YOUR INSTRUCTIONS:
Where the line containing "neck: (339, 633)" appears in the records below, begin there and repeat each line exactly through the final one, dropping all pictures.

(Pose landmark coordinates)
※ ※ ※
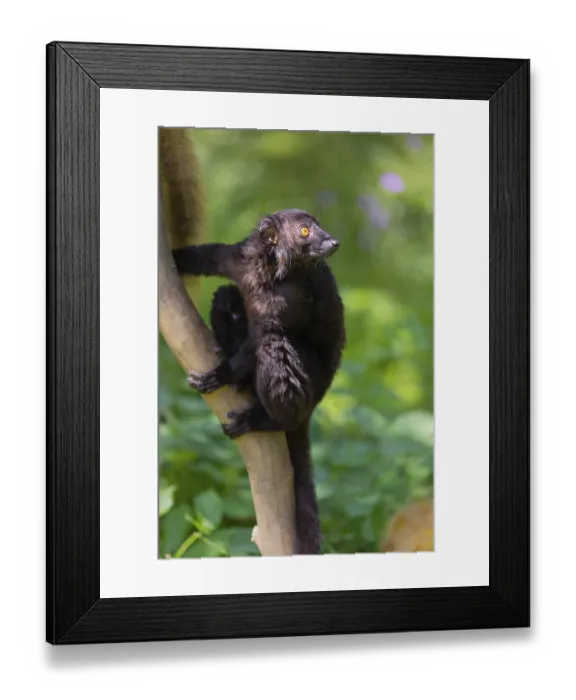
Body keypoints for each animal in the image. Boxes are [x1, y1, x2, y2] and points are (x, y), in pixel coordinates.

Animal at [171, 209, 346, 555]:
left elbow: (264, 335)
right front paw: (172, 257)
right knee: (226, 295)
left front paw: (222, 374)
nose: (333, 242)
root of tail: (315, 403)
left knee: (273, 345)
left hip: (309, 385)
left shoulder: (290, 299)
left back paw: (266, 420)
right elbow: (206, 256)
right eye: (305, 231)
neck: (270, 271)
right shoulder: (240, 259)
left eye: (317, 226)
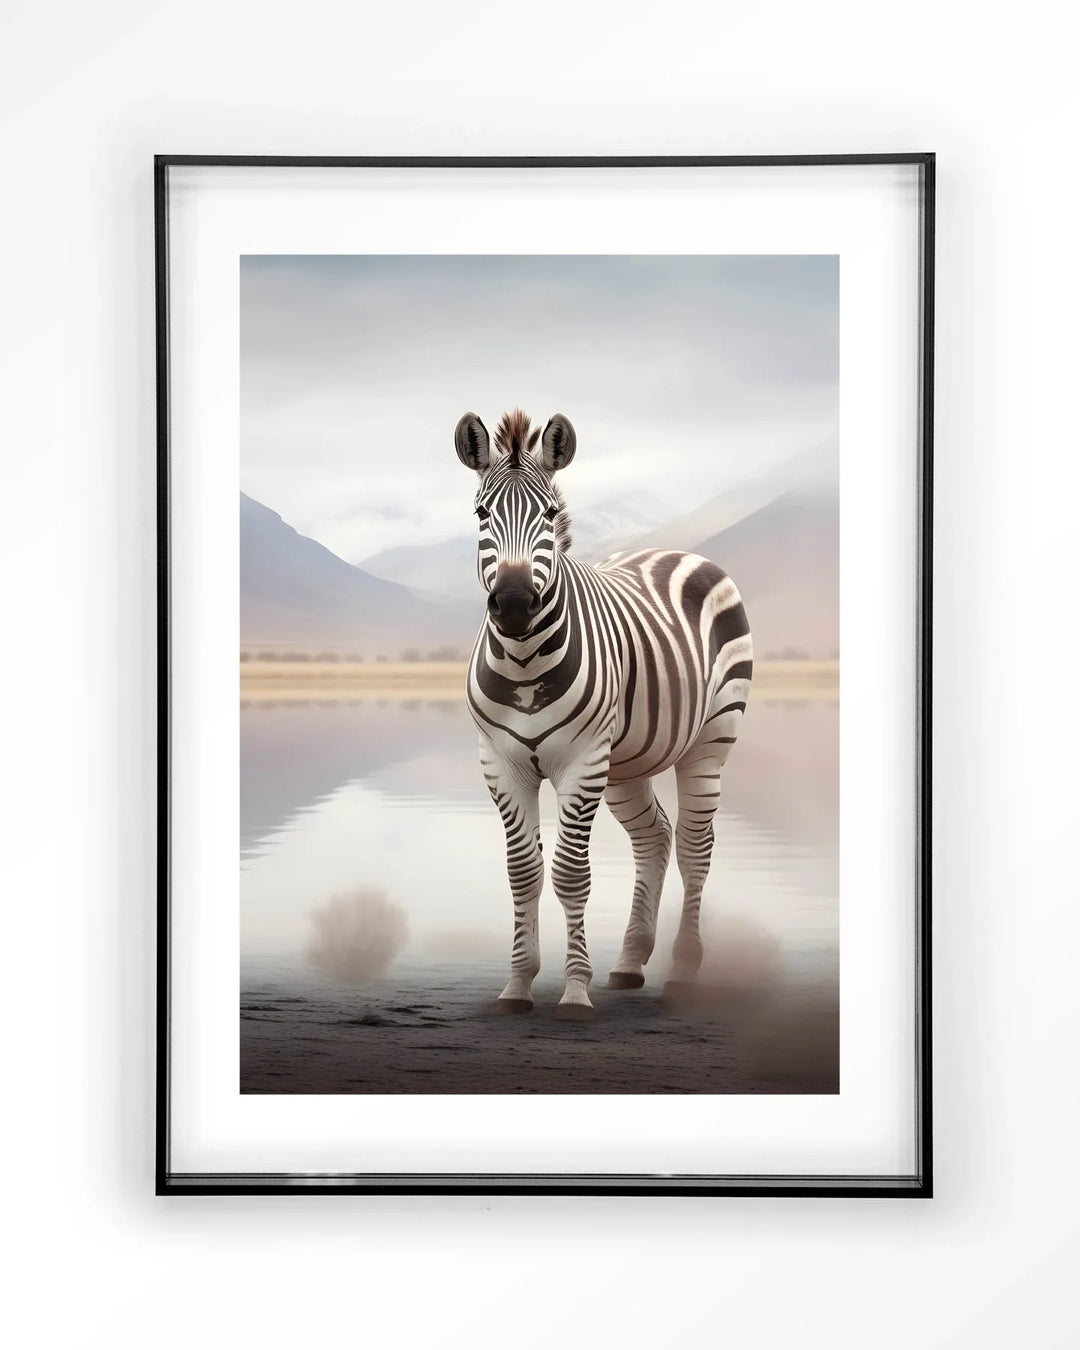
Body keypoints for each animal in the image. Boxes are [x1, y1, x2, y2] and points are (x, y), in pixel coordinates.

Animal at [456, 408, 752, 1020]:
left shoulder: (581, 761)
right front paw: (518, 985)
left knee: (695, 847)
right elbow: (523, 873)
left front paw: (574, 991)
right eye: (481, 514)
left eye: (549, 514)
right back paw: (630, 962)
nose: (514, 604)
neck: (523, 661)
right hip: (626, 764)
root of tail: (677, 550)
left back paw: (682, 971)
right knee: (655, 837)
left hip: (710, 741)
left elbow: (571, 874)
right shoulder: (501, 763)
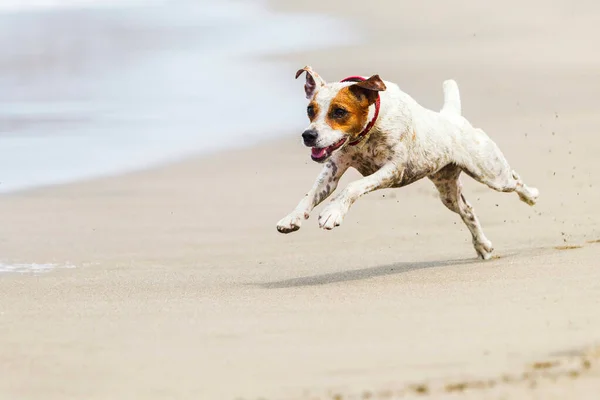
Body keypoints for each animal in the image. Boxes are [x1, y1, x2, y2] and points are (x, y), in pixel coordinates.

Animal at [276, 65, 540, 260]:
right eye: (310, 110)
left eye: (339, 112)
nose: (308, 135)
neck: (367, 133)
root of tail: (452, 117)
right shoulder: (333, 169)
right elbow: (310, 195)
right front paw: (292, 218)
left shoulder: (393, 170)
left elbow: (352, 187)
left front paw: (332, 213)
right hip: (447, 191)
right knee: (468, 211)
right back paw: (482, 245)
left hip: (491, 173)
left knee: (514, 181)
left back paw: (531, 196)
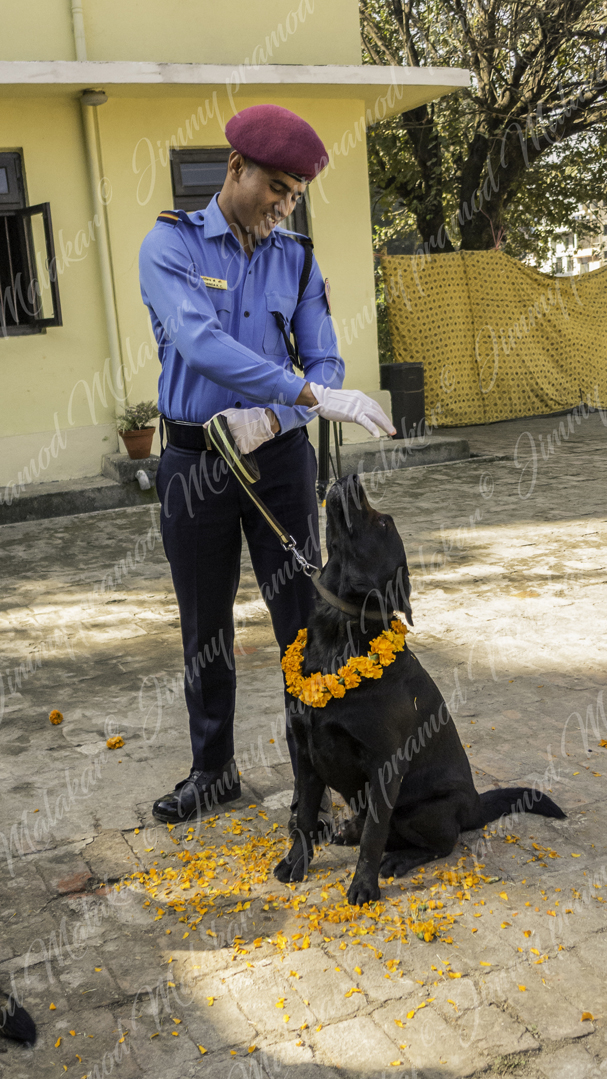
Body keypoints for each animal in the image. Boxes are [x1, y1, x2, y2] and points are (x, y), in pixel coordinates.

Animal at [274, 474, 565, 906]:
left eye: (384, 523)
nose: (351, 476)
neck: (339, 633)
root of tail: (475, 805)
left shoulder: (385, 765)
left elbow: (375, 836)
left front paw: (364, 886)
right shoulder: (307, 754)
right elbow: (306, 819)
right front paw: (296, 862)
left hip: (422, 811)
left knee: (439, 844)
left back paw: (398, 859)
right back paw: (348, 830)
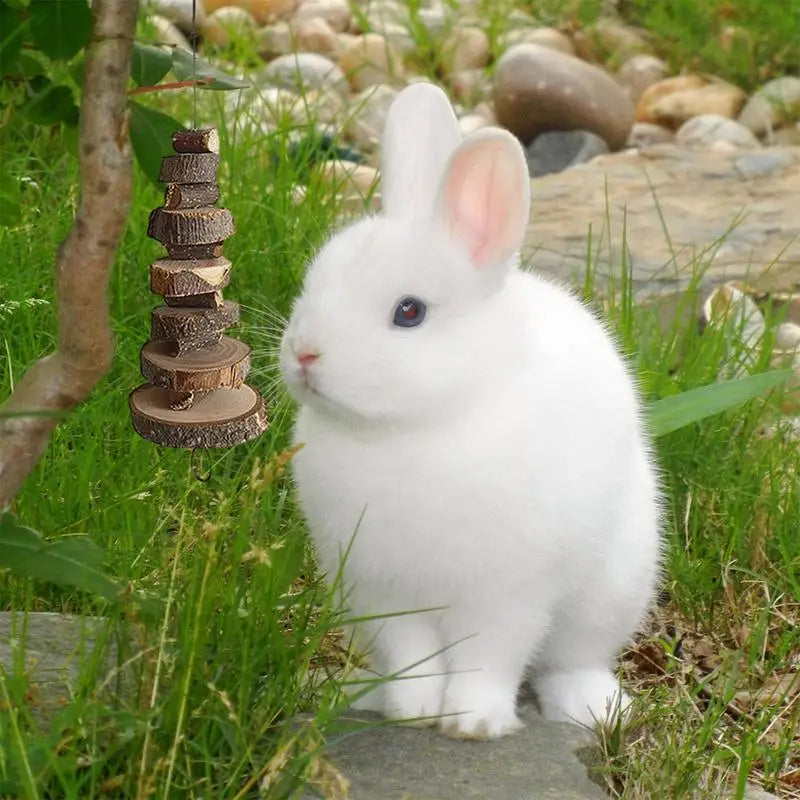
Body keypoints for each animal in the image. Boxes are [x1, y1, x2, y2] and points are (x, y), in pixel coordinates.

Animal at [279, 82, 662, 740]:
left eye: (409, 312)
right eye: (314, 281)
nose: (305, 352)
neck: (411, 428)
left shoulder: (508, 595)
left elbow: (489, 659)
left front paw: (472, 724)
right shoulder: (382, 594)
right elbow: (411, 658)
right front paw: (412, 713)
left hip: (612, 590)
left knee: (573, 659)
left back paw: (590, 709)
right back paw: (364, 694)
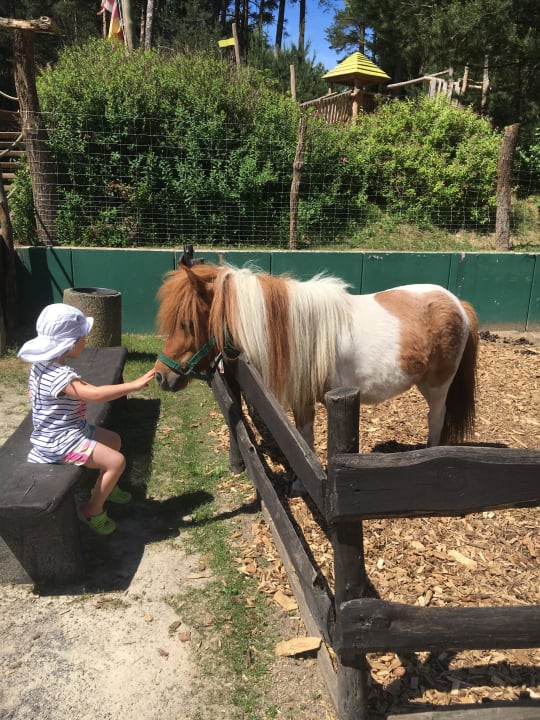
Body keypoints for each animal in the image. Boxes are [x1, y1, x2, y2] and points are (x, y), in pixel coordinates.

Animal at [155, 255, 479, 452]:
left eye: (186, 323)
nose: (160, 376)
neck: (293, 329)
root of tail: (458, 303)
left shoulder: (303, 398)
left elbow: (305, 438)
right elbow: (302, 436)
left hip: (437, 386)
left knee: (436, 417)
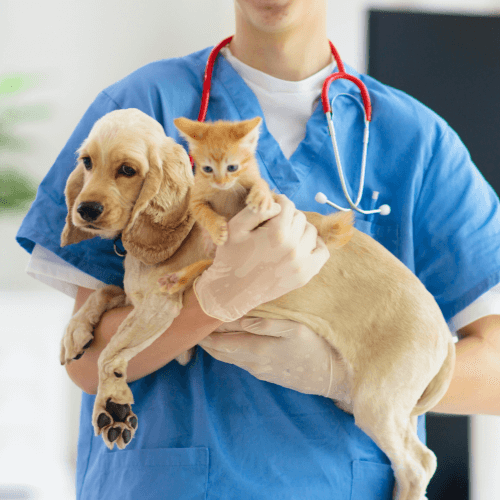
※ ※ ※
RESULT FOR THIS EXERCISE:
neck: (339, 633)
root of tail: (475, 805)
left shoulder: (385, 765)
left elbow: (375, 836)
left front paw: (364, 886)
right shoulder: (307, 754)
right elbow: (306, 819)
right front paw: (296, 862)
left hip: (422, 811)
left knee: (439, 844)
left back paw: (398, 859)
right back paw: (348, 830)
Body keypoints for each animal in the image. Boxes are [x1, y1, x2, y2] and points are (x, y), in pixel coordinates.

Animal at [279, 82, 662, 740]:
left eye: (409, 312)
right eye: (314, 281)
nose: (305, 352)
neck: (411, 428)
left shoulder: (508, 595)
left elbow: (489, 659)
left front paw: (472, 724)
right shoulder: (382, 594)
right elbow: (411, 658)
right front paw: (412, 713)
left hip: (612, 590)
left knee: (573, 659)
left back paw: (590, 709)
right back paw: (364, 694)
Body keypoints for each animal in the image. Boxes are [x1, y1, x2, y2] and points are (x, y), in pixel coordinates.

Animal at [155, 255, 479, 452]:
left eye: (186, 323)
nose: (160, 376)
neck: (293, 329)
root of tail: (458, 303)
left shoulder: (303, 398)
left elbow: (305, 438)
right elbow: (302, 436)
left hip: (437, 386)
left knee: (436, 417)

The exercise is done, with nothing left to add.